Retratos contados

por Nélson Mateus e Alice Vieira

Querida avó,

Depois de celebrar mais um aniversário, está na hora de apanhar o avião e voltar para Portugal. Antes de retomar a leitura do livro Misericórdia, de Lídia Jorge, que me tem feito companhia nesta viagem, aproveito para observar o que me rodeia. Centenas de pessoas no aeroporto. Conto menos do que uma dezena as que têm um livro na mão.

Durante a minha infância, eram poucas as pessoas que tinham um telefone fixo em casa. Hoje, os telemóveis dão para tudo, até para fazer chamadas. O telefone fixo só serve para ligarmos para o nosso telemóvel, quando não o encontramos.

Antes de entrar no avião, oiço mães a chamar pelos filhos: “Francisco; Afonso; Alice e Matilde”. São os nomes que mais oiço.
Onde estão os “Paulos; Carlos e Luíses?” e as “Susanas, Sandras e Cristinas” tão na moda na década de 1970? Provavelmente são os pais destas crianças, ou quiçá os avós.
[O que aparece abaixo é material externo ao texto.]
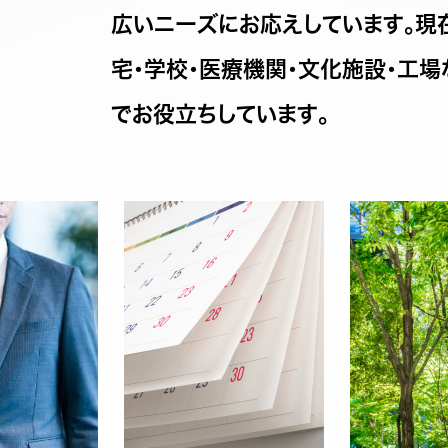
広いニーズにお応えしています。現
宅・学校・医療機関・文化施設・工
でお役立ちしています。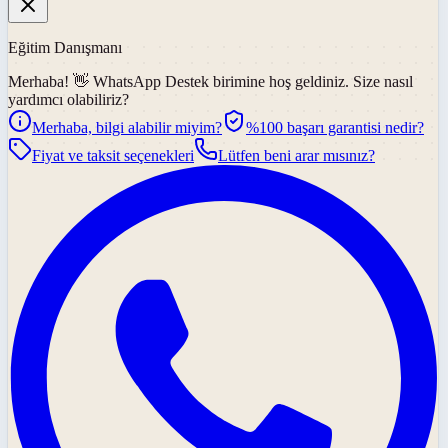
Eğitim Danışmanı
Merhaba! 👋
WhatsApp Destek
birimine hoş geldiniz. Size nasıl
yardımcı olabiliriz?
Merhaba, bilgi alabilir miyim?
%100 başarı garantisi nedir?
Fiyat ve taksit seçenekleri
Lütfen beni arar mısınız?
Entro no avião e todo o pessoal de bordo é mais novo do que eu. Vejo passar os autocarros e muitos dos motoristas são mais novos do que eu.
Durante grande parte da minha vida todos os políticos, sem exceção, eram muito mais velhos do que eu. Agora, desde que o Jerónimo de Sousa deixou de ser secretário-geral do PCP, fico com a ideia que todos os políticos são mais novos do que eu.

Bom, é verdade que sou mais novo do que o Presidente da República e do que o António Costa. Ainda assim, esta máquina do tempo está numa velocidade cruzeiro.
Recordo-me ainda de ver os polícias sinaleiros. Hoje, poucos os recordam e todos os polícias… são mais novos do que eu.
Continuo a detestar cebola e nabos. Mas passei a gostar de pimentos na salada e de favas, imagina.
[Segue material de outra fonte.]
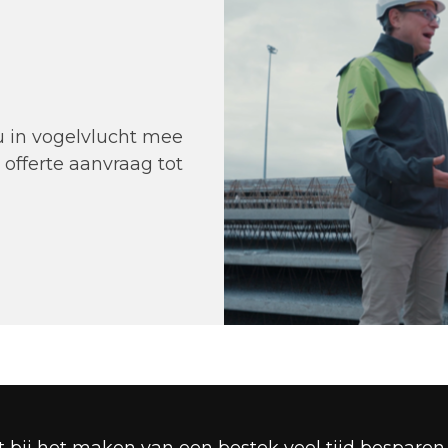
 in vogelvlucht mee
 offerte aanvraag tot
Ainda ontem brincava com berlindes no recreio da escola e passava as férias de verão a ver os “Jogos sem Fronteira”. Hoje, dou comigo a estudar PPR.
Não sei se é uma crise de meia-idade. Não sei se o melhor de mim está para chegar ou já chegou.

Bjs

Querido neto,

Nem me fales e idade! Que direi eu a passos largos dos 81? Bela escolha a do livro Misericórdia da minha grande amiga Lídia Jorge. Sabes que esse livro foi um pedido que a mãe da autora, uma nonagenária internada num lar de idosos, lhe fez para sensibilizar o mundo para a necessidade de mais compaixão para com os velhos. Um tema que trabalhas tão bem, e que abordamos nas nossas conversas com muita frequência.

Percebo o que sentes! Mas com a idade aprendemos a valorizar o tempo e a desvalorizar o que não tem importância.
Ser velho é ter o privilégio de viver uma longa vida. O contrário de ser velho é morrer novo e isso ninguém quer! Perdemos a jovialidade mas mantemos alguns sonhos. Apesar da idade, ainda tenho força e vontade de aprender coisas novas. Sou do tempo dos faxes e telegramas. Hoje, graças ao que me ensinas, faço videochamadas para todo o mundo. Continuo a fazer planos. Todos os dias, na esplanada junto ao mar, recordo, com saudades, o que já vivi, e penso, com esperança, naquilo que tenho ainda para viver.
Há uns anos estava com os meus netos e um deles pergunta: “Avó, o que é a eternidade?”.

Fiquei meio atordoada com a sensação de finitude/ eternidade e respondi:
“Quando os teus pais te disserem a ti, e aos teus irmãos, o quanto eu vos amava, e quando vocês, meus queridos netos, disserem aos vossos pais, que guardam lembranças minhas, desta avó que tanto vos ama, e que sentem saudades minhas, é sinal que não terei morrido nunca. Que serei eterna nos vossos corações. É isso que é a eternidade!”.

Tenho saudades de algumas coisas do passado. Mas tenho confiança nos momentos de felicidade que ainda irei viver.
Tenho saudades dos tempos em que me perdia em sonhos, mas ainda hoje continuo a sonhar.
A mulher que sou hoje é a soma de muitas felicidades.
A vida renova-se a cada nascer do dia.